En France, la gestion au trébuchet du coronavirus a éloigné ce risque. Dès l’apparition du premier cas suspect, les efforts pour repérer les personnes infectées et identifier les chaînes de transmission ont considérablement entravé la circulation du coronavirus. Les fermetures des établissements scolaires dans les zones les plus contaminées comme l’Oise, le Haut-Rhin ou le Morbihan, n’ont pas eu non plus les mêmes répercussions qu’en Italie : «Chez nous, les parents peuvent bénéficier, en un coup de téléphone, d’un arrêt maladie en cas de fermeture de leur école pour garder eux-mêmes leurs enfants», insiste un membre du gouvernement.
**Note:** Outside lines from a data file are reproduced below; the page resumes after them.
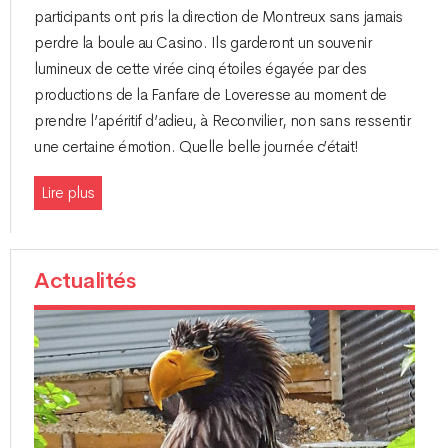
participants ont pris la direction de Montreux sans jamais
perdre la boule au Casino. Ils garderont un souvenir
lumineux de cette virée cinq étoiles égayée par des
productions de la Fanfare de Loveresse au moment de
prendre l’apéritif d’adieu, à Reconvilier, non sans ressentir
une certaine émotion. Quelle belle journée c’était!
Lire plus
Actualités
Le bon accueil parmi la population des «mesures barrière» a fait le reste : touchée en même temps que l’Italie, la France compte aujourd’hui moins de malades.
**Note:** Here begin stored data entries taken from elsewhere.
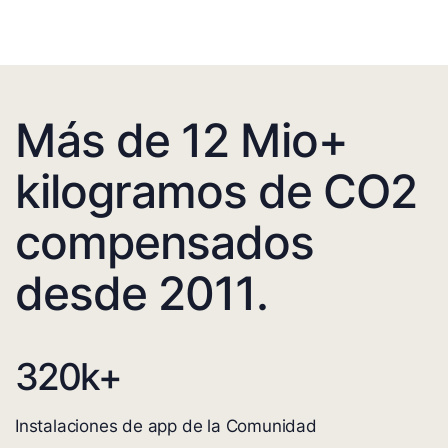
Más de 12 Mio+
kilogramos de CO2
compensados
desde 2011.
320
k+
Instalaciones de app de la Comunidad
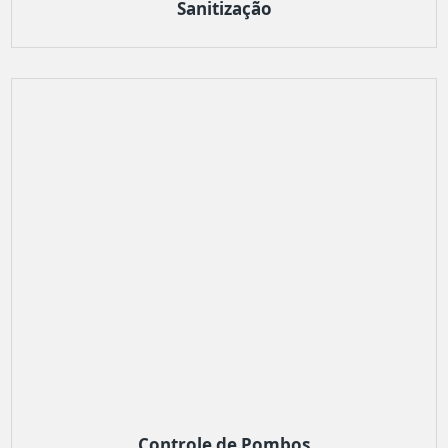
Sanitização
Controle de Pombos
Pour les autorités sanitaires, ce temps gagné sur l’épidémie est précieux. D’abord pour passer le pic de grippe saisonnière et libérer de la place dans les hôpitaux. Ensuite pour mettre l’ensemble du système sanitaire en ordre de bataille. «On a quelques jours de plus que l’Italie pour se préparer, c’est un avantage», souligne le professeur Rémi Salomon, président de la commission médicale d’établissement de l’Assistance publique - Hôpitaux de Paris. «Cela nous permet de limiter les risques de se retrouver dans l’incapacité de soigner quand la vague de malades du coronavirus va arriver, en fin de semaine ou en début de semaine prochaine.» Vendredi, le ministre de la Santé, Olivier Véran, a annoncé l’activation nationale du «plan blanc» dans les hôpitaux, dispositif qui, en cas de situation sanitaire exceptionnelle, leur donne la possibilité d’user de tous les moyens pour accueillir un afflux de patients. Concrètement, tous les personnels médicaux et paramédicaux peuvent être rappelés, des lits supplémentaires ouverts et des interventions non indispensables reportées. «On est supermobilisés, insiste le professeur Salomon. Les besoins risquant d’être importants, on s’emploie à dégager des lits en réanimation, et des respirateurs. Il nous faut aussi du personnel paramédical en nombre suffisant. On réfléchit à des solutions.» Pour cause, le personnel infirmier manque cruellement, notamment à Paris et en région parisienne : fin novembre, un mois avant l’émergence en Chine du coronavirus, 500 postes étaient vacants au sein de l’AP-HP…

A quel prix ?

La protection du personnel soignant en poste est du coup considérée comme une priorité au ministère de la Santé. Vu les besoins qui s’annoncent, plus question de les confiner en cas de suspicion de contamination, comme ce fut le cas pour les hôpitaux de Creil, Compiègne et Tenon au début de l’épidémie. D’où la décision de leur réserver les masques FFP2, dit à bec de canard, plus efficaces pour se prémunir contre le coronavirus. Toutes ces mesures seront-elles suffisantes ? «Je suis dubitatif», admet le professeur François Boué, chef de service de médecine interne à l’hôpital Antoine-Béclère. «Le ministre a tourné le volant mais la voiture ne bouge pas vraiment. Nos lits de réanimation sont déjà occupés par des patients en situation grave, parfois critique. Le système de tarification à l’activité en vigueur depuis dix ans fait que l’on n’a plus aucune marge de manœuvre.» A l’AP-HP, on confirme : 90 % des 1 500 lits de réanimation de son réseau sont occupés. D’où les efforts déployés par les centres hospitaliers de référence, comme Bichat et la Pitié-Salpêtrière, pour augmenter leur capacité d’accueil. De fait, peu de praticiens en doutent : l’hôpital public sera à la hauteur de l’épidémie de coronavirus. Mais à quel prix ? «Quand on fera le bilan, avertit le professeur Boué, il ne faudra pas seulement s’intéresser au nombre de morts par coronavirus, mais à tous les décès que va entraîner l’absence de possibilité de prise en charge des accidents vasculaires cérébraux, des infarctus du myocarde ou des septicémies faute de lits disponibles en réanimation.»